=== Section Start ===

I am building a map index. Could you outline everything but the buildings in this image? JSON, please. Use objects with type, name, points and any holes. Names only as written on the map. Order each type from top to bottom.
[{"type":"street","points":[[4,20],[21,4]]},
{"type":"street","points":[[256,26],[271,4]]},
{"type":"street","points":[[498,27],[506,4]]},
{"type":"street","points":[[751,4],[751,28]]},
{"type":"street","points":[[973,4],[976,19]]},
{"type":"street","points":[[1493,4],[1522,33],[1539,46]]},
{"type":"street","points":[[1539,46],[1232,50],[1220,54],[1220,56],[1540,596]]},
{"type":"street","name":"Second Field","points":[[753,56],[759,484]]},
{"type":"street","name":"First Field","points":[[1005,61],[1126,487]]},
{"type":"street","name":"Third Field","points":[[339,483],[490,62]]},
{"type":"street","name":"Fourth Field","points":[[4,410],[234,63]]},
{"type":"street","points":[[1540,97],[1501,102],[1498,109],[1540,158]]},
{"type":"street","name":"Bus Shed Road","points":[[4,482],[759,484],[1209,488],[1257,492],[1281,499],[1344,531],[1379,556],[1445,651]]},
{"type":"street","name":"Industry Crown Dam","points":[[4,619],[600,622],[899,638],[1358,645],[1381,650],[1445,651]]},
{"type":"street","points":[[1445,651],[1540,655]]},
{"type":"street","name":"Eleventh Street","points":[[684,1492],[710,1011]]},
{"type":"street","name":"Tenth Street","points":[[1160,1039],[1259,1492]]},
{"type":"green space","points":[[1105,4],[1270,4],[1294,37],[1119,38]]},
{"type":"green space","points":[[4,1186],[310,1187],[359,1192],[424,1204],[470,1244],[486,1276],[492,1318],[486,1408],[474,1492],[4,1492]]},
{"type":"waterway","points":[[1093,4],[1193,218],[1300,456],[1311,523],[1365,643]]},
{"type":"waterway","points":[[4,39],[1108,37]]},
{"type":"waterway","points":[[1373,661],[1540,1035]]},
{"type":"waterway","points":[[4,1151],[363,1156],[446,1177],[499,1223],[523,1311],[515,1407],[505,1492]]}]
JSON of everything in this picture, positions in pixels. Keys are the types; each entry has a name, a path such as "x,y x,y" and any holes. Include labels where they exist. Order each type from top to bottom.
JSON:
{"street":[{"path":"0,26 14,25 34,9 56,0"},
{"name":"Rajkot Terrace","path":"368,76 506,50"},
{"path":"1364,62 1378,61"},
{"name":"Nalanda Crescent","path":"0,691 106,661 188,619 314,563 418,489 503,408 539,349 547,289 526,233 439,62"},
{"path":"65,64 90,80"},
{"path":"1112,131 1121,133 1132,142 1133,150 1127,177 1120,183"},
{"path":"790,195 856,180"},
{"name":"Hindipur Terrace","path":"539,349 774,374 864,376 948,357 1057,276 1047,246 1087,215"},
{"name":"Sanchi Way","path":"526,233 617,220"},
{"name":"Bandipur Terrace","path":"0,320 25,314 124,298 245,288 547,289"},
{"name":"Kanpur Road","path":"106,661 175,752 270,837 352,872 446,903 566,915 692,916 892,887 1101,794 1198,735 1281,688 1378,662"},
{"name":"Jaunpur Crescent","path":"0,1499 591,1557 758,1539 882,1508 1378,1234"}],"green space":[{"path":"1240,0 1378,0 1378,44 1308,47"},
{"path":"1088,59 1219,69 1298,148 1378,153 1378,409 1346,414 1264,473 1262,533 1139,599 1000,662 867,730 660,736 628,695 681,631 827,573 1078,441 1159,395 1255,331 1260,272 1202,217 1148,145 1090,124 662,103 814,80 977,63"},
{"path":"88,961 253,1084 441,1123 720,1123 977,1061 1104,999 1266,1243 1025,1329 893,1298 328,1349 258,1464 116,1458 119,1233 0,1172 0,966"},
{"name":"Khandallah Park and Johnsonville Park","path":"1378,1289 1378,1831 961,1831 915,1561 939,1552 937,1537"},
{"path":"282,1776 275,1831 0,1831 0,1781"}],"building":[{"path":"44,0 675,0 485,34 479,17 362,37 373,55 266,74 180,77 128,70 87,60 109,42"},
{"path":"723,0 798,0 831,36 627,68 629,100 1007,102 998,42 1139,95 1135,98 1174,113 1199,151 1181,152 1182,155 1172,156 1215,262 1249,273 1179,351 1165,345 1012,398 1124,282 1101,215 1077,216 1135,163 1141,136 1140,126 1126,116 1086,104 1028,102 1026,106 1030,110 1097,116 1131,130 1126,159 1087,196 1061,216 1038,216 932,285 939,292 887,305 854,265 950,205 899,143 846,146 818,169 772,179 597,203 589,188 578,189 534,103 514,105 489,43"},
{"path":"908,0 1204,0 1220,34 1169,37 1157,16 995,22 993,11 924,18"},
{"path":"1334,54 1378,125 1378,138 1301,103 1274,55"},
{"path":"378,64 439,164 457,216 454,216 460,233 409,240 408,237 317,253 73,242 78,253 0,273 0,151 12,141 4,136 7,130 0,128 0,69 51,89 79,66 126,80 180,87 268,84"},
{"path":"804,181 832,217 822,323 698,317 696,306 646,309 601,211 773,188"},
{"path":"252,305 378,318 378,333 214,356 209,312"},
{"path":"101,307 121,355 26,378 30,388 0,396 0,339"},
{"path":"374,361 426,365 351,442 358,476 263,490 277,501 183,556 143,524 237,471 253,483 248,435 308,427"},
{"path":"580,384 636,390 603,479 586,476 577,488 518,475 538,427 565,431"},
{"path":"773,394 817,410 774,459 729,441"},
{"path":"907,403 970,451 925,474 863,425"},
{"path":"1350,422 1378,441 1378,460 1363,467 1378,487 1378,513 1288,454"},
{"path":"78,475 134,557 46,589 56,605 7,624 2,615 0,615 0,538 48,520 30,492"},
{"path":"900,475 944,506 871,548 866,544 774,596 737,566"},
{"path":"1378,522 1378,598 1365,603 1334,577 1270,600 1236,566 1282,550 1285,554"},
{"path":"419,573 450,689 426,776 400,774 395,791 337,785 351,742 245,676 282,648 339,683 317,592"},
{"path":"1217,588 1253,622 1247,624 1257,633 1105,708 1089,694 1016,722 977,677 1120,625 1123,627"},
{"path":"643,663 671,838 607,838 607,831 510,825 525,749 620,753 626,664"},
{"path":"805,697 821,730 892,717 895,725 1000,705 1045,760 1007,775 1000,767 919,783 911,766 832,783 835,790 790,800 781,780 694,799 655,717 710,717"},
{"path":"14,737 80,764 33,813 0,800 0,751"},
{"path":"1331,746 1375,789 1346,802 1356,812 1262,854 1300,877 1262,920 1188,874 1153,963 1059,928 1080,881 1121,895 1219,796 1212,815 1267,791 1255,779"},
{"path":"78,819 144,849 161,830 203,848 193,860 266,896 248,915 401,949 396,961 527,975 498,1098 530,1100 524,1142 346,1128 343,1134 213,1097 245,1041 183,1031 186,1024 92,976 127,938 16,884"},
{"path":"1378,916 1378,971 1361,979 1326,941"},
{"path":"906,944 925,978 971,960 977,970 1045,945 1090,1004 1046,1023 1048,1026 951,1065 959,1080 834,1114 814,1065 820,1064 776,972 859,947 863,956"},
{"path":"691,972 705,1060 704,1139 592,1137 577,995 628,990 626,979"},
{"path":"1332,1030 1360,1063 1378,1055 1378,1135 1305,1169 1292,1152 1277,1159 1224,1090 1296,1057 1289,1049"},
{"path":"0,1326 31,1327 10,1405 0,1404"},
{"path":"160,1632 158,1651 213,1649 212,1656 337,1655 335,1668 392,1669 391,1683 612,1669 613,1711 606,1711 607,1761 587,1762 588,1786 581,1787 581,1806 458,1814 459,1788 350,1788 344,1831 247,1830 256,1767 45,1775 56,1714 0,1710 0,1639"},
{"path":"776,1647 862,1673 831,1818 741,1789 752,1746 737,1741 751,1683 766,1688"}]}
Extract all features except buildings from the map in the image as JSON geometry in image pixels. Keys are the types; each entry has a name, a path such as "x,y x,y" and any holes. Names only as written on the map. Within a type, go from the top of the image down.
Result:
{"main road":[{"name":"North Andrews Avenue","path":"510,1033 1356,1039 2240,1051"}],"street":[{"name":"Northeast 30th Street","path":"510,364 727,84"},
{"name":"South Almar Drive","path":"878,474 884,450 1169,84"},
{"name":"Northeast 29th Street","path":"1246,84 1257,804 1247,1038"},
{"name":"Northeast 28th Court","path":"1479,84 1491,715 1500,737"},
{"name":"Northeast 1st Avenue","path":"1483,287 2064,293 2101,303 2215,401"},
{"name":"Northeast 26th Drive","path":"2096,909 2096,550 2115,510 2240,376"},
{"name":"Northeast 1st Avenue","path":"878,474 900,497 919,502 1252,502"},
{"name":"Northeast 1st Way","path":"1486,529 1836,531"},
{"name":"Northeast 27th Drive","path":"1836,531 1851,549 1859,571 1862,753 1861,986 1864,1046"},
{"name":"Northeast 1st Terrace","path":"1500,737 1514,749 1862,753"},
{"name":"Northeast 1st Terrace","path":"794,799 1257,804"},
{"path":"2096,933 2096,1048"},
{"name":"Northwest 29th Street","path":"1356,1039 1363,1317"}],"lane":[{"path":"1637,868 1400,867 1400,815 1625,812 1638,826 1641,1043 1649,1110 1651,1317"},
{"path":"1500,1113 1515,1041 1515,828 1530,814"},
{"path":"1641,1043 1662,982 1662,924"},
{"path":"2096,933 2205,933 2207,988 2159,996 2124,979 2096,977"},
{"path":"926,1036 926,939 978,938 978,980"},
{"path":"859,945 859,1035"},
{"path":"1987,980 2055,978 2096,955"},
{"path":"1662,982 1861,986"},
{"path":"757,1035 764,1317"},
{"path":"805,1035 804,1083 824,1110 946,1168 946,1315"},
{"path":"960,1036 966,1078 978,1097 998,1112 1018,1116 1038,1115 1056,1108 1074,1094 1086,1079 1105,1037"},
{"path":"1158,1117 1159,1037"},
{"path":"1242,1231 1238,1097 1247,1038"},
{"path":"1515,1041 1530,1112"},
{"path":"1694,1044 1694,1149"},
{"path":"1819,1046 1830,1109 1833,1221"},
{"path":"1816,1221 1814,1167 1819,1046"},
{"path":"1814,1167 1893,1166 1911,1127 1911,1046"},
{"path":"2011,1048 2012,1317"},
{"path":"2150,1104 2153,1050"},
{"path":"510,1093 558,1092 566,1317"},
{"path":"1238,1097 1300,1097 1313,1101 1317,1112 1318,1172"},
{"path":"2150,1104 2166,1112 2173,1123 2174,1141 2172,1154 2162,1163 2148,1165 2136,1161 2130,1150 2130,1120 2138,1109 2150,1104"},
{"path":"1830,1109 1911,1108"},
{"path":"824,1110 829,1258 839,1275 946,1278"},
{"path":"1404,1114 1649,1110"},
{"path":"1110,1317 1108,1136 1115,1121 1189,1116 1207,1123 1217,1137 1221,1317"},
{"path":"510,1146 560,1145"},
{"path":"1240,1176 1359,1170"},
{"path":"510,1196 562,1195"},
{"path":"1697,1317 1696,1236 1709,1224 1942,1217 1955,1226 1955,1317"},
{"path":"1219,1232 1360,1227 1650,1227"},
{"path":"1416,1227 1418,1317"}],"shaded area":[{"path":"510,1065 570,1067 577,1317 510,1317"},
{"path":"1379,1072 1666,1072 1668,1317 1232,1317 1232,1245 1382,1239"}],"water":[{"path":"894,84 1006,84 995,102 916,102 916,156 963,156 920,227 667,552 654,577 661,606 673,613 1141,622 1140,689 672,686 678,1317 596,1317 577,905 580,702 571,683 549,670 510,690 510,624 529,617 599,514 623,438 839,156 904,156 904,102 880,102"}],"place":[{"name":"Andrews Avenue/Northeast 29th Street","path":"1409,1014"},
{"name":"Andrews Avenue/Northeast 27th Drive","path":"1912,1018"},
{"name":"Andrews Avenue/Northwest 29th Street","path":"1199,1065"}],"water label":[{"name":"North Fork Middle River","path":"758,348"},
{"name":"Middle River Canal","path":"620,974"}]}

=== Section End ===

Task requirements >> The records are given above. Copy each line in them that holds "bottom".

The completed task >>
I am building a map index. Could you outline everything but the buildings in this image? JSON, please. Use objects with type, name, points and any holes. Names only as written on the map. Order each type from top to bottom.
JSON of everything in this picture, positions in pixels. Keys are the types; each entry has a name, a path such as "x,y x,y" and any holes. Include labels where they exist. Order each type from top to bottom.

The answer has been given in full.